How to calculate time complexity in this?
Answers
for(int i=0;i<N;i++)
Let's calculate the time complexity for this particular loop-
assumption-> 1 unit for each comparison, initialization and arithmetic operation
1 for initialization (i=0)
N+1 for comparison (i<N)
N for incremental operator (i++)
So total instructions which will be executed by machine = 2*N + 2.
So In terms of Big O notation it will be O(N)
Because our constant factor won't matter much If N tends to higher values.
Suppose N is a million, then the first term(2*N) will be 2 million and other one will be 2 which is negligible.
So for this reason, we drop all but the largest terms for large N.

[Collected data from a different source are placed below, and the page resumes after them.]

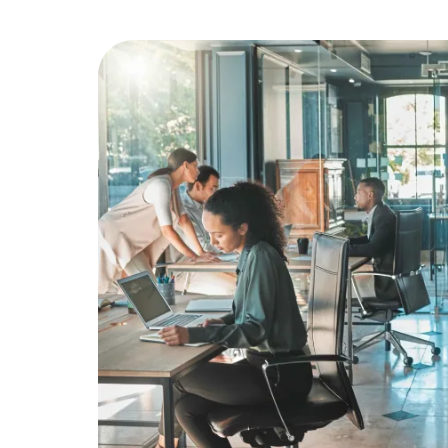
Education
Greener Office Products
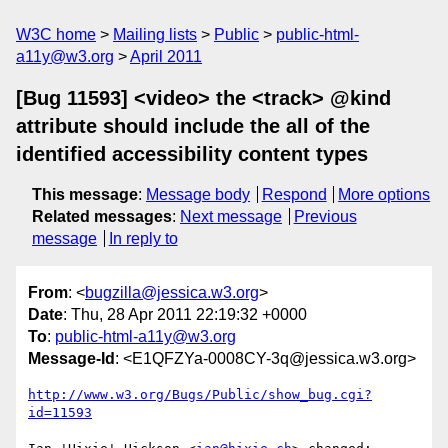
W3C home
Mailing lists
Public
public-html-
a11y@w3.org
April 2011
[Bug 11593] <video> the <track> @kind
attribute should include the all of the
identified accessibility content types
This message
:
Message body
Respond
More options
Related messages
:
Next message
Previous
message
In reply to
From
: <
bugzilla@jessica.w3.org
>
Date
: Thu, 28 Apr 2011 22:19:32 +0000
To
:
public-html-a11y@w3.org
Message-Id
: <E1QFZYa-0008CY-3q@jessica.w3.org>
http://www.w3.org/Bugs/Public/show_bug.cgi?
id=11593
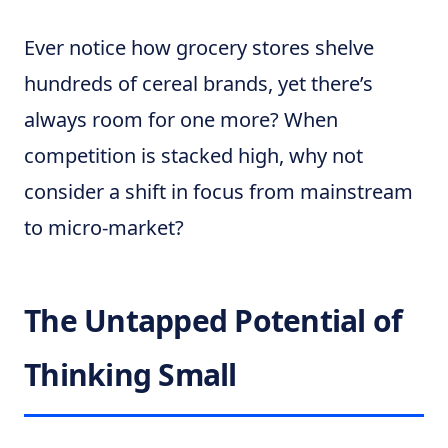
Ever notice how grocery stores shelve
hundreds of cereal brands, yet there’s
always room for one more? When
competition is stacked high, why not
consider a shift in focus from mainstream
to micro-market?
The Untapped Potential of
Thinking Small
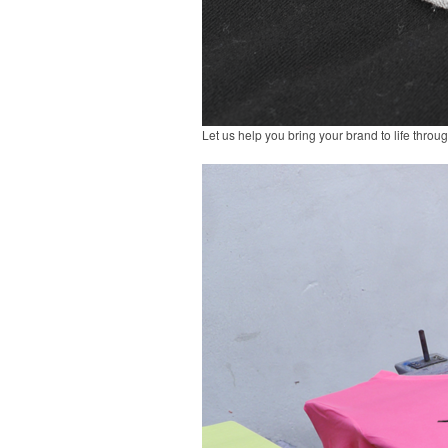
Let us help you bring your brand to life throu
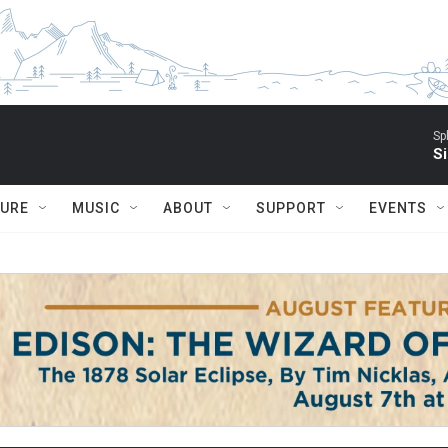
Sp
Si
TURE
MUSIC
ABOUT
SUPPORT
EVENTS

So now we have gone {2*N + 2} to {2*N}.
We don't really care if there is some constant multiple of difference in performance when N is large.

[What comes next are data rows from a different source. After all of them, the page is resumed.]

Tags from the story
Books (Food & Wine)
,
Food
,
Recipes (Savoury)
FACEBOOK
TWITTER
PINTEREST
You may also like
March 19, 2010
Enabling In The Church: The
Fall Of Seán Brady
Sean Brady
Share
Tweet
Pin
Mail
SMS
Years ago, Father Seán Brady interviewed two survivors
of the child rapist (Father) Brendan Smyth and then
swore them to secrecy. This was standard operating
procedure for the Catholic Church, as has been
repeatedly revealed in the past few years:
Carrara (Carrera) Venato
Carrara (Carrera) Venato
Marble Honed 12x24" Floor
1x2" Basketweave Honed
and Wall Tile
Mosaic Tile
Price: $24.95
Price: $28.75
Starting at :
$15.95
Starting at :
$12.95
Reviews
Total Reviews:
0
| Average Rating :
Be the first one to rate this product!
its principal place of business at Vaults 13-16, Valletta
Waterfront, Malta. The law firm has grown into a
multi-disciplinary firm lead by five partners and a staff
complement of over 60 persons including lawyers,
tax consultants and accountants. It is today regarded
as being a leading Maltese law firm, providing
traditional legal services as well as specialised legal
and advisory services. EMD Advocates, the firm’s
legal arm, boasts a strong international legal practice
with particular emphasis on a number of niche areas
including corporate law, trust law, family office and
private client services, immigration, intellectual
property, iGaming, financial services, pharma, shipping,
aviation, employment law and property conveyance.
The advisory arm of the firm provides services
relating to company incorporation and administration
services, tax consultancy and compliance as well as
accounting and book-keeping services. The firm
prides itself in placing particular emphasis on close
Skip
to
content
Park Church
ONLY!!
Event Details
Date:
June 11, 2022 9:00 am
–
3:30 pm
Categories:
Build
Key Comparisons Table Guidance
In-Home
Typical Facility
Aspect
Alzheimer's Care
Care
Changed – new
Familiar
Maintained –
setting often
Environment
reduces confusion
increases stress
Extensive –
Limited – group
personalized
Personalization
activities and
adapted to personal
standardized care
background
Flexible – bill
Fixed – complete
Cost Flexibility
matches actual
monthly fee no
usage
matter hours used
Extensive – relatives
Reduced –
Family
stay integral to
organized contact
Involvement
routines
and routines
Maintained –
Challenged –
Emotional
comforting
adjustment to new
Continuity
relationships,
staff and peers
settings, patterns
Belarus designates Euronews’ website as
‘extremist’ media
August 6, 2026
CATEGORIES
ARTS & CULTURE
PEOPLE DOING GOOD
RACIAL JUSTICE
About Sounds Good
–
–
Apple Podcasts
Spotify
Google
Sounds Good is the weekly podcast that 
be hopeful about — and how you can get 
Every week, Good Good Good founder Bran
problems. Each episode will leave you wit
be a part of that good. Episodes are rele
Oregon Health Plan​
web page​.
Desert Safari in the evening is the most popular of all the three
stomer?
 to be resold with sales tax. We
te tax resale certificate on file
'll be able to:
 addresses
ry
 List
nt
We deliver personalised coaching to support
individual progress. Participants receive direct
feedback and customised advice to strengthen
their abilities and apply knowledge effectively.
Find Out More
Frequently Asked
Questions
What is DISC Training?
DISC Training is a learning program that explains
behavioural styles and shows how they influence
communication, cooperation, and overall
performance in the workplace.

So we write the time complexity of this loop is O(N).
Now consider another case
for(int i=0;i<N;i*=c) //c is some constant
time complexity for this loop will be O(logn)
Because the iterative variable is incremented geometrically.
another example
for(int i=0;i<N;i+=c) // c is some constant
time complexity for this loop will be O(N)
If you are removing only few comparisons within loop then time complexity will remain same for larger N.
I hope this answer will help you to compute the time complexity of your improved algorithm.